**Selected passage:**
The August 5 incident allegedly involved a police officer shouting at Plaintiff
“You’re a liar,” ignoring Plaintiff’s request to speak with the officer’s supervisor, and
failing to read Plaintiff his Miranda rights even though he told Plaintiff he was charging
him. (Id. at ¶¶ 16–29.) These allegations, taken as true, do not support any of Plaintiff’s
legal theories. (See id. at 16–28.) The Complaint will be dismissed to the extent it is
based on the August 5 incident.
The August 6–7 incident allegedly involved police officers dragging Plaintiff out
of his house, handcuffing him, beating him, shouting obscenities at him, searching him
even though he was in his underwear, and locking him in a police car for an hour. (Id. at
¶¶ 30–62.) There seems to have been a state court proceeding based on this incident, but
it is not clear from the Complaint whether this proceeding was brought by, or against,
Plaintiff. (See id. at ¶¶ 59–60.) Assuming the state court proceeding does not bar this
action, Plaintiff’s allegations, taken as true, might well state a claim upon which relief
may be granted. However, the Court does not reach this question because the Court
dismissed the Complaint for failure to satisfy federal pleading requirements.

**Problem statement:**
Answer these questions from the court passage above.
(a) What did a police officer allegedly shout at Plaintiff during the August 5 incident?
(b) For how long was Plaintiff allegedly locked in a police car during the August 6–7 incident?
(c) Why does the Court not reach the question of whether the August 6–7 allegations state a claim?

**Records supplied:**
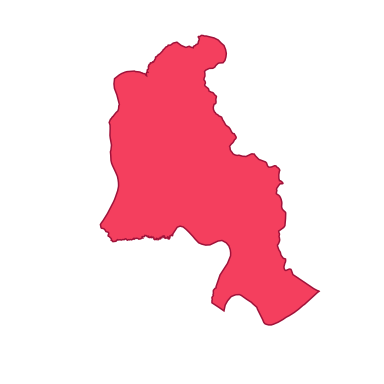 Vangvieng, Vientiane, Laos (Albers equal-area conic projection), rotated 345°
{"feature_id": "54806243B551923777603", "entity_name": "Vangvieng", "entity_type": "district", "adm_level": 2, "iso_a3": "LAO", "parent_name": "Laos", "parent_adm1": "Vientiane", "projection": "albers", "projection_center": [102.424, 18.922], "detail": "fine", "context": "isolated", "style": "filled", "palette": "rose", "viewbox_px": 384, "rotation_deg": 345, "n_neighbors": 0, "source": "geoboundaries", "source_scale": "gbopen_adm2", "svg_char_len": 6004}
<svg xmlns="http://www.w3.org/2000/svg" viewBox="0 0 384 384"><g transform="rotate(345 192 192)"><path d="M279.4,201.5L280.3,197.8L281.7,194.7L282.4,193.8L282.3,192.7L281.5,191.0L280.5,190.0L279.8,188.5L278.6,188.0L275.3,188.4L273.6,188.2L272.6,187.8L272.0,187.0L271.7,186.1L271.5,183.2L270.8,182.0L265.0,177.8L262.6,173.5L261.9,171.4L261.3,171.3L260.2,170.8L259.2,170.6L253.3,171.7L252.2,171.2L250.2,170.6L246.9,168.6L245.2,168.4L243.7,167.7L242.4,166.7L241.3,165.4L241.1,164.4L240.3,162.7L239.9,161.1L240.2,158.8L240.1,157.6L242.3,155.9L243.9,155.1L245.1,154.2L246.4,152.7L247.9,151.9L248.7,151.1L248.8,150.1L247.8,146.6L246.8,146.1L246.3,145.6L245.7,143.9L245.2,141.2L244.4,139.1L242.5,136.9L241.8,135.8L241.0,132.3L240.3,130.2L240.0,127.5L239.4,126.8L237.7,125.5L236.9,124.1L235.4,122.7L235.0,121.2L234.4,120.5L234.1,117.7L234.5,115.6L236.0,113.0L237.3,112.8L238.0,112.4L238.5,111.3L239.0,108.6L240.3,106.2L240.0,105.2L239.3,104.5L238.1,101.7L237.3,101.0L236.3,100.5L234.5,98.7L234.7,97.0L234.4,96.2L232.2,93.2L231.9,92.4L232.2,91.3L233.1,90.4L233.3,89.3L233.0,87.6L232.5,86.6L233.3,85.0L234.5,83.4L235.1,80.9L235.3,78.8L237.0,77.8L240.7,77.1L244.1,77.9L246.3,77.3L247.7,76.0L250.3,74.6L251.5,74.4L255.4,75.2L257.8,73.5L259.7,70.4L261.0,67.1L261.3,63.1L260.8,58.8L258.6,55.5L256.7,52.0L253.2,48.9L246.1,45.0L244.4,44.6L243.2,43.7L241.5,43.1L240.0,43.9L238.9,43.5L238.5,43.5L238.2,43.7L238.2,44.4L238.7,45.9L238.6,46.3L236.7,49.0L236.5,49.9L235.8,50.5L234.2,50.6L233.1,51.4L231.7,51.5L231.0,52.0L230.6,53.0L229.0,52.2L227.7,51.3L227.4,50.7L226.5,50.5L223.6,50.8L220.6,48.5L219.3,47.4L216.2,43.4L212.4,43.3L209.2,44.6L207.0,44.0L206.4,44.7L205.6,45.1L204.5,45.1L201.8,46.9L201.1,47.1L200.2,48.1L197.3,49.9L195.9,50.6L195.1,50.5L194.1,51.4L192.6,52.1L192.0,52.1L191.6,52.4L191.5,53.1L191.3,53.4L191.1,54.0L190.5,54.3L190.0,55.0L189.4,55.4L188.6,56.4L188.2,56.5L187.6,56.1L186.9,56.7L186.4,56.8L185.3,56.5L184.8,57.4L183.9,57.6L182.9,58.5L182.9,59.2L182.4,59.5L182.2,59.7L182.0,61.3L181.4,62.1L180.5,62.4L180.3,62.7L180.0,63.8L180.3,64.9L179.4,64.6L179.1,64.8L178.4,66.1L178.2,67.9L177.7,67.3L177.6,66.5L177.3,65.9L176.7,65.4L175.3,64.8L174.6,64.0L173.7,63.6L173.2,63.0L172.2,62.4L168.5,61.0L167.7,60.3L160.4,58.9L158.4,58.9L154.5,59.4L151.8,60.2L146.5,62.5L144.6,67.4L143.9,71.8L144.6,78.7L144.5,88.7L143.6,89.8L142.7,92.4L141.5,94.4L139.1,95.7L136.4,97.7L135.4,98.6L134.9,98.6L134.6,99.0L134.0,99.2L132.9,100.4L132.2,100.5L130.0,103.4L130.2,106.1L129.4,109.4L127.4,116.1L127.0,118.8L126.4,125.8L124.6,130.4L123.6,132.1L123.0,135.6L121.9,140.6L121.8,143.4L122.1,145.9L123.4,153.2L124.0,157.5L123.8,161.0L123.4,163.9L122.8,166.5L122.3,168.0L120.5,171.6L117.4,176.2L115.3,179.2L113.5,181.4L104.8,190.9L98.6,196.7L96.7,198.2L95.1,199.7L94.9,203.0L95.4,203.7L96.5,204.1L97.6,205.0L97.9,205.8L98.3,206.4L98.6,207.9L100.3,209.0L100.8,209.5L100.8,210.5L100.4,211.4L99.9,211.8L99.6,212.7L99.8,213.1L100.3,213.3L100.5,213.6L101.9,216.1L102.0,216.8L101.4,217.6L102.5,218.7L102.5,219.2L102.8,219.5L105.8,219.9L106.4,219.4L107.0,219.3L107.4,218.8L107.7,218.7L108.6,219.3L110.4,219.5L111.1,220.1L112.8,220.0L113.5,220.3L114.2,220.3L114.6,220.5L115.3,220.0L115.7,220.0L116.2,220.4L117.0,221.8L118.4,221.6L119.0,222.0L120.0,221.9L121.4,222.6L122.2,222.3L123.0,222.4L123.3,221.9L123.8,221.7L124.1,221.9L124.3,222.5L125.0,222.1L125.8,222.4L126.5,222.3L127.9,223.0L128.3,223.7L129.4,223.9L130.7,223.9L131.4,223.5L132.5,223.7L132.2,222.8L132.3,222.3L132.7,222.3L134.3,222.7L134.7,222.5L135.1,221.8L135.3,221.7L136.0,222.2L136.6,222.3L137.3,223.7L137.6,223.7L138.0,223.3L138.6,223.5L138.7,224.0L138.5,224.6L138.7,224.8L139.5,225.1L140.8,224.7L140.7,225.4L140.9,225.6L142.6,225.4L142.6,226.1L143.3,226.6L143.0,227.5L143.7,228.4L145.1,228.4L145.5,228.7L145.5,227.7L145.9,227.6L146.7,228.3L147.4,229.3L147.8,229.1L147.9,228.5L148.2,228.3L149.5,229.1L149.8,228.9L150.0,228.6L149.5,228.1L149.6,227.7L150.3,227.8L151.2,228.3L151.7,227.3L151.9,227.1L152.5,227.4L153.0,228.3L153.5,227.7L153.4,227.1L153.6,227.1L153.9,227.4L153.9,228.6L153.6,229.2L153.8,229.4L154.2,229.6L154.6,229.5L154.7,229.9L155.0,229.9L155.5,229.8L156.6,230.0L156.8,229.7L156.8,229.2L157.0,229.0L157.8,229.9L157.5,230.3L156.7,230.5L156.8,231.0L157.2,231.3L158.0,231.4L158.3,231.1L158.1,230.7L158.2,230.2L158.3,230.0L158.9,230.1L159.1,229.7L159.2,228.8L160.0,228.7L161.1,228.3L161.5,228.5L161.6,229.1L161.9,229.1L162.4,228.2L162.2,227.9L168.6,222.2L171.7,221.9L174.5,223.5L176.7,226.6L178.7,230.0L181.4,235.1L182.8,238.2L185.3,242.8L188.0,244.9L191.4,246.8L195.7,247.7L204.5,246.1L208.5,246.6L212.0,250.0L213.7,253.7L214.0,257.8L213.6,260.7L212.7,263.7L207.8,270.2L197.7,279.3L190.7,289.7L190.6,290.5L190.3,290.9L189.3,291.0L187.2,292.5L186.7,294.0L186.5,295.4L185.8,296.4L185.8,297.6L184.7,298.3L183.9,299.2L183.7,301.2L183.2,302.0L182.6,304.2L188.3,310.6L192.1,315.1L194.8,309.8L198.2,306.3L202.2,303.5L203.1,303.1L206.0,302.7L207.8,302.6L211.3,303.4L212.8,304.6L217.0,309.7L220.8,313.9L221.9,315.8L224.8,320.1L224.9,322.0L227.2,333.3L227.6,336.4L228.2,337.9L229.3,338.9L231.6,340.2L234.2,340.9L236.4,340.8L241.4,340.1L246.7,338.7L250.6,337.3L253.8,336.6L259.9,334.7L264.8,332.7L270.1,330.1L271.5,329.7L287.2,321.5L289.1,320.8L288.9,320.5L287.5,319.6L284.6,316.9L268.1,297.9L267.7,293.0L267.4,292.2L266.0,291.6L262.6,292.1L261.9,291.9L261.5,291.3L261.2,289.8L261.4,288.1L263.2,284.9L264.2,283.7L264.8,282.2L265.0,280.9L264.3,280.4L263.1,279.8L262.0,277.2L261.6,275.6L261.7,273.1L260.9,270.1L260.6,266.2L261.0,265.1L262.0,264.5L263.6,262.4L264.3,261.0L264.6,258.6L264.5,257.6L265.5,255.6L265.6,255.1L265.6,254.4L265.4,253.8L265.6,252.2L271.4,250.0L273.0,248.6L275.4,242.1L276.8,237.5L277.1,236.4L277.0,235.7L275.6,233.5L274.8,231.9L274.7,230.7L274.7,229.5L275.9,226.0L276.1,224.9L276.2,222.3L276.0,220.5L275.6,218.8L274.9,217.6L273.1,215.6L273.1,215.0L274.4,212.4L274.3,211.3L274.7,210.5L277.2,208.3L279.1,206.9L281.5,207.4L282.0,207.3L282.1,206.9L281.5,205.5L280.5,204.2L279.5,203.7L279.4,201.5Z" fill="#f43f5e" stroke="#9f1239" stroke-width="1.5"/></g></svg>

...

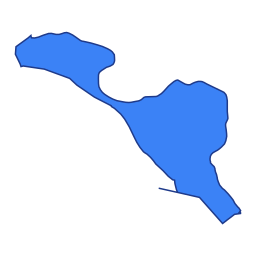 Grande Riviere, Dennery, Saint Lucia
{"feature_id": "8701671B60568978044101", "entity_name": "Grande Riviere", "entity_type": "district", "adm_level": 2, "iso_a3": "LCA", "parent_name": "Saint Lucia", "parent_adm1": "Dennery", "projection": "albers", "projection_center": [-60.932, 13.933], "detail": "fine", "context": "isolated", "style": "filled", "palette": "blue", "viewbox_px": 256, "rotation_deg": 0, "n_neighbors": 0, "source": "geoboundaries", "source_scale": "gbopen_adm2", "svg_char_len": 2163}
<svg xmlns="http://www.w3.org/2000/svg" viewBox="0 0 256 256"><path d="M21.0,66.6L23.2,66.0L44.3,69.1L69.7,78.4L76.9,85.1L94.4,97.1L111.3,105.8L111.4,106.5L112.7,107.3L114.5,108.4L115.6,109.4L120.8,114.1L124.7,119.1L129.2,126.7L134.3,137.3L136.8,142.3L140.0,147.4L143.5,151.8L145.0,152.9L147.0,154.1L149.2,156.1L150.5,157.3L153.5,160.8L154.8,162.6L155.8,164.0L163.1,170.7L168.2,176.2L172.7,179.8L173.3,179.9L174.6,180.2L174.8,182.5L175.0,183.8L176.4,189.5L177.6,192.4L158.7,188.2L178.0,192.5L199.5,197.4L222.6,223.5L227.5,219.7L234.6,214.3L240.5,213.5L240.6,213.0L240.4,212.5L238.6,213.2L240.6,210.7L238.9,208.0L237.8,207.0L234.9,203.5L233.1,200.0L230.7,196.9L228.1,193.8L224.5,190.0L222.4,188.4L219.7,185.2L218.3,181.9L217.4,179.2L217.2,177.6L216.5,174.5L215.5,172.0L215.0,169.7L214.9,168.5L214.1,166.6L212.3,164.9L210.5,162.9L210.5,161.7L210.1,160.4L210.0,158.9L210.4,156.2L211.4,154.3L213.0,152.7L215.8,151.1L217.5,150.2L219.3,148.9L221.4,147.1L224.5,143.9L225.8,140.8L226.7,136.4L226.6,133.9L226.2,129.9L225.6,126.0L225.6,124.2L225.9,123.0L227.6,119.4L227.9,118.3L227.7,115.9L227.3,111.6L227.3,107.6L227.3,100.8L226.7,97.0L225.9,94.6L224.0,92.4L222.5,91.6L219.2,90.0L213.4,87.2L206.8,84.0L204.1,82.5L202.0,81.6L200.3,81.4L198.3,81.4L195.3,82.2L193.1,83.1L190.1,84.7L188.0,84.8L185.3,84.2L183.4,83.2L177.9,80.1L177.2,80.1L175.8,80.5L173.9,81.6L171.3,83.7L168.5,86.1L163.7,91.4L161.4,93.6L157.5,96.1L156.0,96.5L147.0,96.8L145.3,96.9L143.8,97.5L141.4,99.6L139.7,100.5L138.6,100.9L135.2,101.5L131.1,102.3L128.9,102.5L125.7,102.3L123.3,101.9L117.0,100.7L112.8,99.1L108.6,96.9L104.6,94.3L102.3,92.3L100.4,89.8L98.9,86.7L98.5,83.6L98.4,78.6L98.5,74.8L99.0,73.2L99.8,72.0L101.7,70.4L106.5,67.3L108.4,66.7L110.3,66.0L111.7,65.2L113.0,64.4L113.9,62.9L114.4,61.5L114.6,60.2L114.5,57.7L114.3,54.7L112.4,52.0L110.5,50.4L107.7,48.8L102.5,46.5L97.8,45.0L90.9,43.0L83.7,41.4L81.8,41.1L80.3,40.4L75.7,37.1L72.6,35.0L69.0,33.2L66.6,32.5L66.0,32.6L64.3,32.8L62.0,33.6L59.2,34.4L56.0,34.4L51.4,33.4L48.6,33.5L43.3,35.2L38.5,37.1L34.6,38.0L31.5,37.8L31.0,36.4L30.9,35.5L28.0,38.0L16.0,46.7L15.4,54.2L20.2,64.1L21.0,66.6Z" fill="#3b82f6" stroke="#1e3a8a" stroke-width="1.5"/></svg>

--

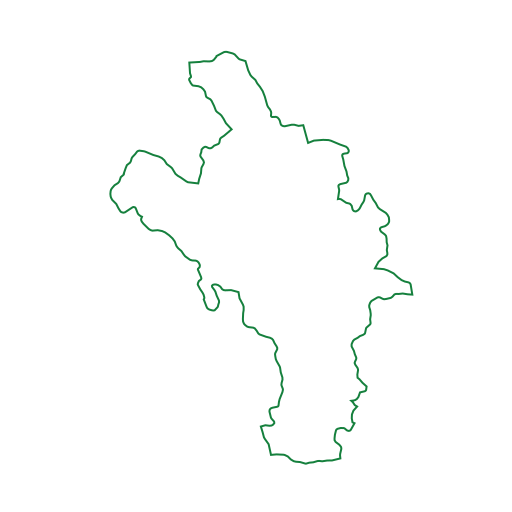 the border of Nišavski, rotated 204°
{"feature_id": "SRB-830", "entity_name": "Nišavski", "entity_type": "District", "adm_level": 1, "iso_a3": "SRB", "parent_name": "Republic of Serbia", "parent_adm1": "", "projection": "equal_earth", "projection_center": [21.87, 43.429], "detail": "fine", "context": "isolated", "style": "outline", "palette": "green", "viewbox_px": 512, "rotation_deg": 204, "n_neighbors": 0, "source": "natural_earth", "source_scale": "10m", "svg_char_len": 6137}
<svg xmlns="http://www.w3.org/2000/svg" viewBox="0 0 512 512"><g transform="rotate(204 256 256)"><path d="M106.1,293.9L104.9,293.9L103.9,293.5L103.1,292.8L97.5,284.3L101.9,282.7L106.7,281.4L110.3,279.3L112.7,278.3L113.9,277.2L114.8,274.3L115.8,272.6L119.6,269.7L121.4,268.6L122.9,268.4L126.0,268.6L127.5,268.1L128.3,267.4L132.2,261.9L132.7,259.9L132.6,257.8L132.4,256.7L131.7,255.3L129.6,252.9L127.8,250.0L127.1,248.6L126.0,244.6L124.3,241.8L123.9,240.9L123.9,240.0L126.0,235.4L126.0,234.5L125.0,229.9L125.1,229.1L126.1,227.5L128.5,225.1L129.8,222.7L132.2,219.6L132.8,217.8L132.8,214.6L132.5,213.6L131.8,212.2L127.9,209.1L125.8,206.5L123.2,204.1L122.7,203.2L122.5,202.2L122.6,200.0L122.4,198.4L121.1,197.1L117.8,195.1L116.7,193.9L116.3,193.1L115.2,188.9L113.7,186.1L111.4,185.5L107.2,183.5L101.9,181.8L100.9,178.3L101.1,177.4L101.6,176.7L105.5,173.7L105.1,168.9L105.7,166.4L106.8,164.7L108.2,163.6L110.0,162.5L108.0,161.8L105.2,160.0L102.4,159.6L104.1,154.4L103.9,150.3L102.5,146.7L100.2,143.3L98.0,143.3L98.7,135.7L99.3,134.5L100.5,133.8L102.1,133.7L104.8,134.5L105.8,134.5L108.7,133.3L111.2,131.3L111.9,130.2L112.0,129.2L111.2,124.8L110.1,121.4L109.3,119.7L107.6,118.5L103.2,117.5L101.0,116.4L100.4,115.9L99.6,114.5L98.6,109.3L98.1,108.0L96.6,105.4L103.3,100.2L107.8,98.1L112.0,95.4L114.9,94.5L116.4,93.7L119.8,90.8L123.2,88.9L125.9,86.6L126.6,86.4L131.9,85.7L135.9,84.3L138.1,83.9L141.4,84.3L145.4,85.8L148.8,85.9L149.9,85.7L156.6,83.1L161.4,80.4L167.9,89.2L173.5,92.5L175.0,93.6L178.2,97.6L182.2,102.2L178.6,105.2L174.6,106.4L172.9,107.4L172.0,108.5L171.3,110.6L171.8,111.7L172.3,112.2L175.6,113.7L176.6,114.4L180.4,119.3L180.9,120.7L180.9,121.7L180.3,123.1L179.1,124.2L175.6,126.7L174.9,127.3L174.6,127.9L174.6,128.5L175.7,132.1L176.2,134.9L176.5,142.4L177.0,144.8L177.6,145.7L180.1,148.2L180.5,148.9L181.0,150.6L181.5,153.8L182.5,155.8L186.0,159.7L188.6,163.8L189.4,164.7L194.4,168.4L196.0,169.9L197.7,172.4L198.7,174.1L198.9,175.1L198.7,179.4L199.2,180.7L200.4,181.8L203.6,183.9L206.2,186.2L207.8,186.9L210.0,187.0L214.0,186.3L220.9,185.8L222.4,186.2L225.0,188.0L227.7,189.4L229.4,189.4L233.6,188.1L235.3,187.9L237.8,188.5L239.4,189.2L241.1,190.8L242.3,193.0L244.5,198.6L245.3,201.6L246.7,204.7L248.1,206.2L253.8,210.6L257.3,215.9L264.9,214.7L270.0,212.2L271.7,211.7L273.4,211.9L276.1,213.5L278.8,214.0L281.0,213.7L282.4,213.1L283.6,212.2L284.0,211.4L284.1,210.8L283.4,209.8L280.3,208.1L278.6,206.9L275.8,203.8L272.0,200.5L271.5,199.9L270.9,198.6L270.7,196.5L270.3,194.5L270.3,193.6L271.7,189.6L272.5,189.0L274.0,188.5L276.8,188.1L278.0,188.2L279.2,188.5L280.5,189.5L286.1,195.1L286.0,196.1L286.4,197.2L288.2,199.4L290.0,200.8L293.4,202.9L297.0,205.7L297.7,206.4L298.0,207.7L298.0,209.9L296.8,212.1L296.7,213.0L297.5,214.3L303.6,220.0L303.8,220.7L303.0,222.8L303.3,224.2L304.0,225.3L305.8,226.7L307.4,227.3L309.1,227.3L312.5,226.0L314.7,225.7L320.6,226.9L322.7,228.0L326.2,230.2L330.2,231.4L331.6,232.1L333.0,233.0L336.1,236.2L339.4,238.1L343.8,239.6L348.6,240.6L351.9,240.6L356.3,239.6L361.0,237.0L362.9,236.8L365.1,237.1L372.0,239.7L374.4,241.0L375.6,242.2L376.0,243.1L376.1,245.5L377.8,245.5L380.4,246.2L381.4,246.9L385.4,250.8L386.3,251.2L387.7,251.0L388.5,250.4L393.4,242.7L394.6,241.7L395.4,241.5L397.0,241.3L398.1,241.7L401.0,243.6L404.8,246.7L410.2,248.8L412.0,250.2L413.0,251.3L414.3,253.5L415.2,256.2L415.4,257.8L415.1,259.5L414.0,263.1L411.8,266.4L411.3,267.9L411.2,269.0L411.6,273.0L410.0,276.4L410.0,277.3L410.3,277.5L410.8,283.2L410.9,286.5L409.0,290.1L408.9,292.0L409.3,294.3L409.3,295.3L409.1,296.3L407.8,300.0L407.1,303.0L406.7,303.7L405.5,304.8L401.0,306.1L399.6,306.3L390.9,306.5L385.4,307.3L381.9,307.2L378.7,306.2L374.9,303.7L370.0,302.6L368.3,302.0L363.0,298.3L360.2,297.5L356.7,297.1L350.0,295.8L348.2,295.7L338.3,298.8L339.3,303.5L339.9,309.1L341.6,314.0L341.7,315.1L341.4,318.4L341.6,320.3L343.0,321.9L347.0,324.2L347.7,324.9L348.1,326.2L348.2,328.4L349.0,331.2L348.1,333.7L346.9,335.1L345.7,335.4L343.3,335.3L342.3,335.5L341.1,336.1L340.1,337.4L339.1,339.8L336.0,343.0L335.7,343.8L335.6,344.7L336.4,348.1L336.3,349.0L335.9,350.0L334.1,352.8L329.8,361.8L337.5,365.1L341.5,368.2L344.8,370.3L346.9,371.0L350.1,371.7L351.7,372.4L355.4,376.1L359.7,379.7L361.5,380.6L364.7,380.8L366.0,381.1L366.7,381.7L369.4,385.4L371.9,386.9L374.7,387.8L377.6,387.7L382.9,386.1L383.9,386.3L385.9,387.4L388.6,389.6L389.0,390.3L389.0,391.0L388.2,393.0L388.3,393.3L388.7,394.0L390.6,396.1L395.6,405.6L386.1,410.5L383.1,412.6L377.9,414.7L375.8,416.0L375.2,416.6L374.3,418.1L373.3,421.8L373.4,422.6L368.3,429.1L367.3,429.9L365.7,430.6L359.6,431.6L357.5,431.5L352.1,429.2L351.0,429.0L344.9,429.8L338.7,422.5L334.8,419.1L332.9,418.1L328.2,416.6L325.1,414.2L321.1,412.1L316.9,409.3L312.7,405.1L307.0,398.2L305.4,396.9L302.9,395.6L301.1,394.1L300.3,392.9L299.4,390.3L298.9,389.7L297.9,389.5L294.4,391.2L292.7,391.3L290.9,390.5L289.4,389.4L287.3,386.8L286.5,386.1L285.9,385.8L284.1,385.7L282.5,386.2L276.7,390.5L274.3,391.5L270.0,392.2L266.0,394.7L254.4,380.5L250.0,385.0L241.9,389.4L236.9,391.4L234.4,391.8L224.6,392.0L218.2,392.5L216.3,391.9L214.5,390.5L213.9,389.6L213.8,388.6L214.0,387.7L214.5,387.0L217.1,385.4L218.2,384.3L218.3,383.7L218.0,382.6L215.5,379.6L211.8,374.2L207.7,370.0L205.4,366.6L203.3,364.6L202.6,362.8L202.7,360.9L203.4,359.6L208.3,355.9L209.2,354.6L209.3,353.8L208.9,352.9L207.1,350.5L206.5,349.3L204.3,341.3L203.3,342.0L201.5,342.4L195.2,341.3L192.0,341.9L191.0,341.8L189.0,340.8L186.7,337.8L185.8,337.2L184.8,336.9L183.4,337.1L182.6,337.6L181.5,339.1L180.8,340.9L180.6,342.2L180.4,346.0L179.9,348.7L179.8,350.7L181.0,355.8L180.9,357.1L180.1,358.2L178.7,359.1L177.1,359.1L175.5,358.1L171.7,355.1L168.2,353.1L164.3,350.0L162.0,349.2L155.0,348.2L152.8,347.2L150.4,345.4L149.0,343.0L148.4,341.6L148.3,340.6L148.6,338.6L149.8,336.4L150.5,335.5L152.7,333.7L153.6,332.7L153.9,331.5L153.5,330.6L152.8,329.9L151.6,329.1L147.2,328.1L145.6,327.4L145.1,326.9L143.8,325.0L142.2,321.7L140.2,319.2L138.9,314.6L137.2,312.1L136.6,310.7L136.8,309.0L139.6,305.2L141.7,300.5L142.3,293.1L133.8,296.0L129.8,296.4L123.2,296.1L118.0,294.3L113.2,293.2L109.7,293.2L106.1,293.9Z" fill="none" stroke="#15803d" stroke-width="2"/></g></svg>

**Task output:**
(a) “You’re a liar.”
(b) An hour.
(c) The Court dismissed the Complaint for failure to satisfy federal pleading requirements.